AIM OF THE EXERCISE :: Range to repeat from the listing below: the line containing "left hip: (297, 272)" down to the line containing "neck: (1011, 118)", both included. Copy it exactly, pictures excluded, and add nothing else.

INFORMATION GIVEN ::
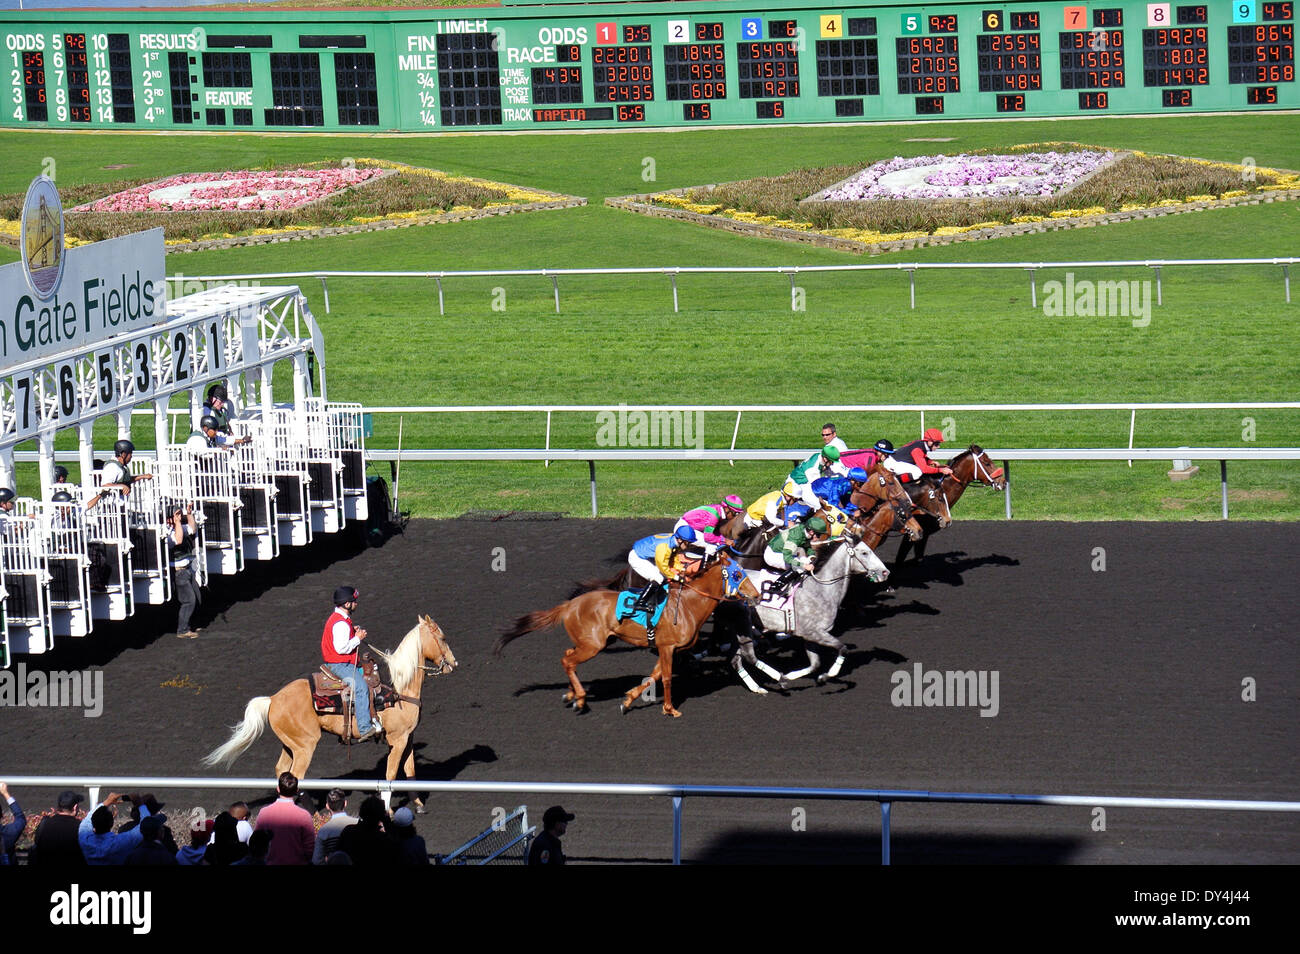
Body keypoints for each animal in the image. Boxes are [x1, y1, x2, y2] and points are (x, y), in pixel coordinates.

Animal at [205, 616, 460, 795]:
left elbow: (410, 772)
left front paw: (418, 806)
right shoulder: (397, 739)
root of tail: (273, 699)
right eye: (443, 638)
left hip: (289, 744)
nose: (454, 664)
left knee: (282, 771)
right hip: (305, 746)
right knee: (296, 775)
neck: (400, 690)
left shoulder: (408, 737)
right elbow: (389, 776)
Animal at [496, 556, 759, 722]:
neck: (687, 606)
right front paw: (670, 709)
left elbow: (653, 676)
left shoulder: (667, 648)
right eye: (737, 574)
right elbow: (665, 679)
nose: (756, 595)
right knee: (567, 661)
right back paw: (579, 698)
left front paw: (629, 700)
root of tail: (569, 604)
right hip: (593, 645)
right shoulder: (667, 647)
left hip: (592, 642)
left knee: (568, 656)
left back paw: (571, 694)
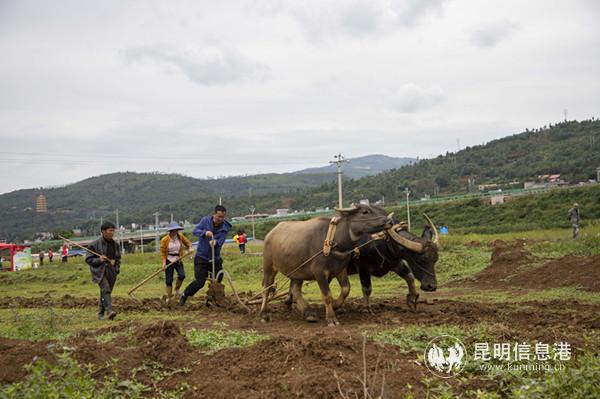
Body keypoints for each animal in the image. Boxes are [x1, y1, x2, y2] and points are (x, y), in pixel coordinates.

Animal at [258, 205, 392, 326]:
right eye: (365, 211)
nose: (389, 221)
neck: (333, 241)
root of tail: (270, 234)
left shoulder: (340, 269)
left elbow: (346, 289)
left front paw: (335, 305)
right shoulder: (319, 272)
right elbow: (327, 295)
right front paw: (331, 319)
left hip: (297, 272)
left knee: (295, 290)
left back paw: (308, 313)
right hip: (269, 267)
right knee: (266, 288)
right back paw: (264, 315)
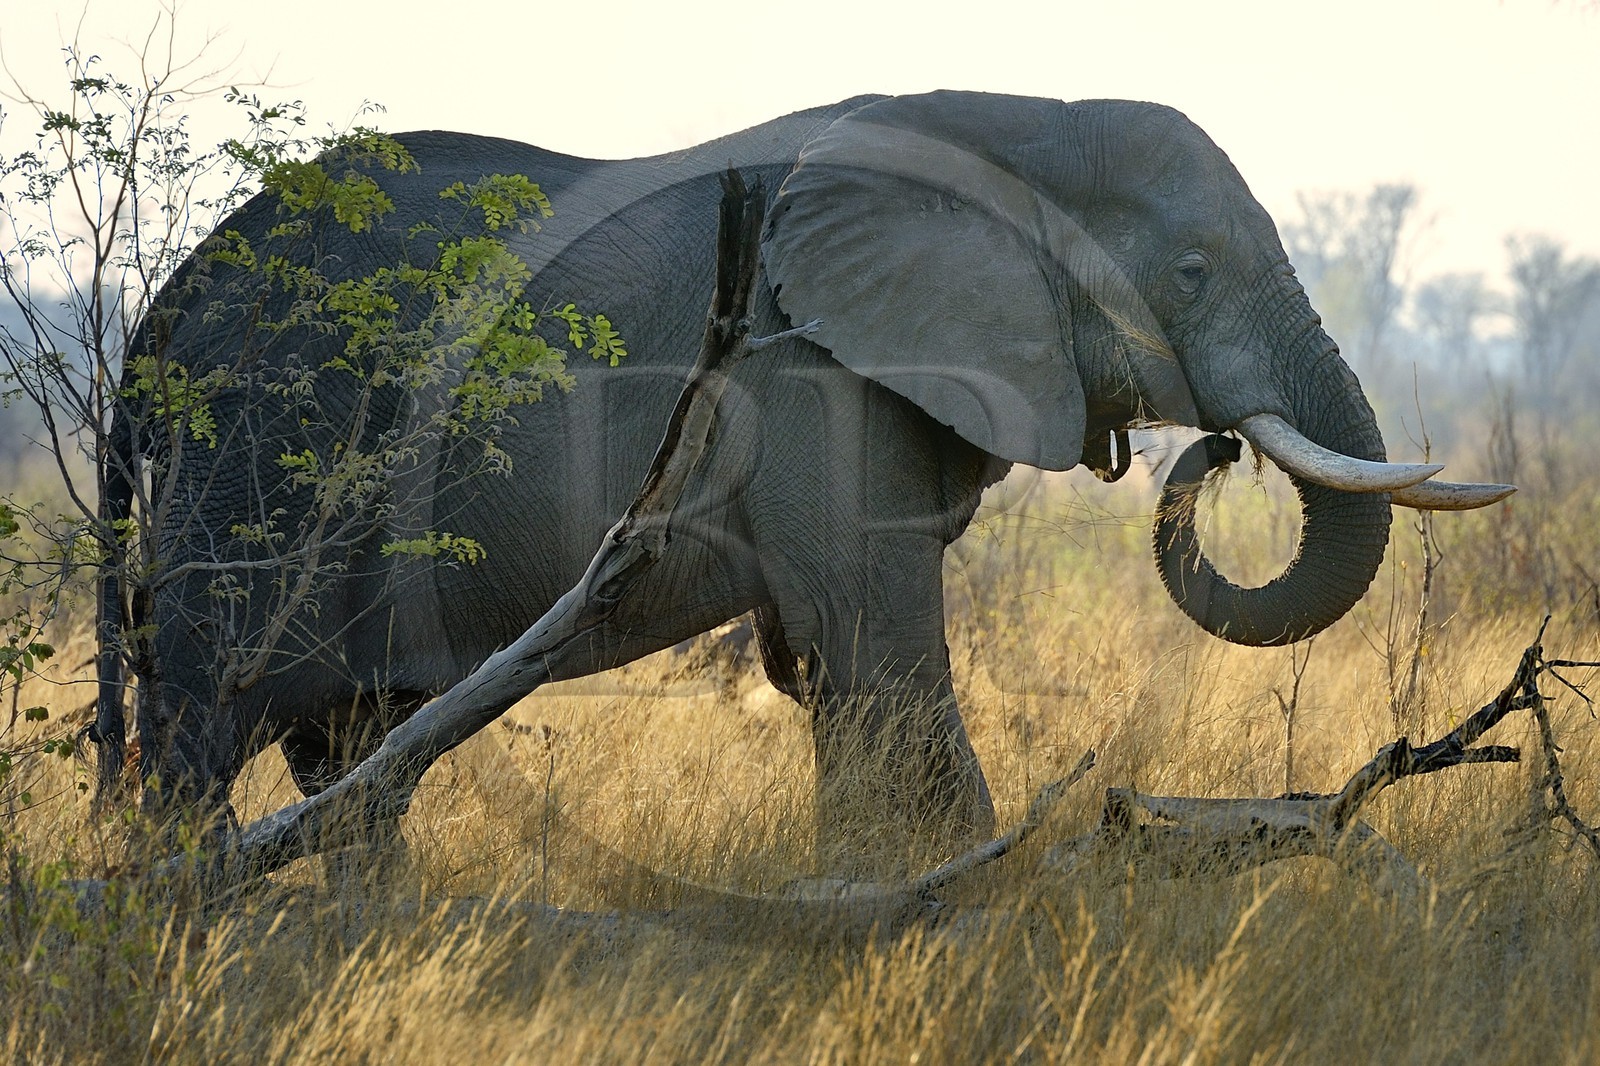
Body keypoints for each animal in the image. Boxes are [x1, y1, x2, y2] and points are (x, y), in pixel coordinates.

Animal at [95, 90, 1508, 854]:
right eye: (1194, 272)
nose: (1213, 447)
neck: (1011, 118)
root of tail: (164, 306)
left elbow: (830, 670)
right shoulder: (806, 372)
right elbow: (878, 644)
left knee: (345, 753)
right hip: (258, 442)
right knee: (206, 715)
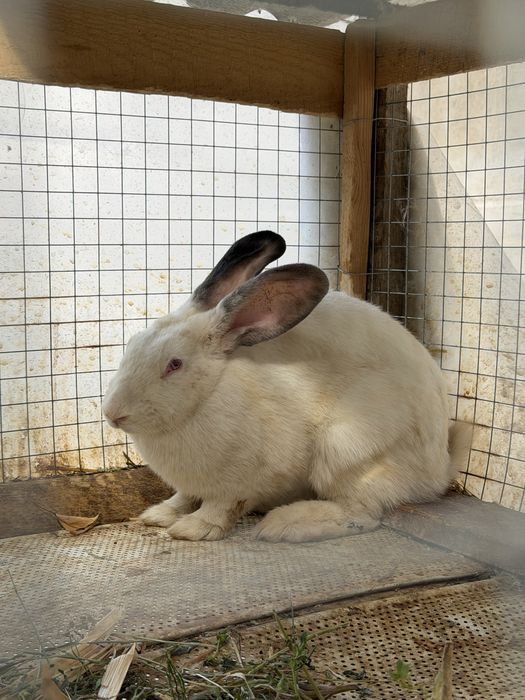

ANSWER SPACE ::
left hip: (297, 272)
left knee: (295, 290)
left back paw: (308, 313)
right hip: (269, 267)
right knee: (266, 288)
right back paw: (264, 315)
Body keypoints for each animal in the image. Boxes are [x1, y1, x2, y2] and points are (x, y), in pixel coordinates.

Animal at [95, 90, 1508, 854]:
right eye: (1194, 272)
nose: (1213, 447)
neck: (1011, 118)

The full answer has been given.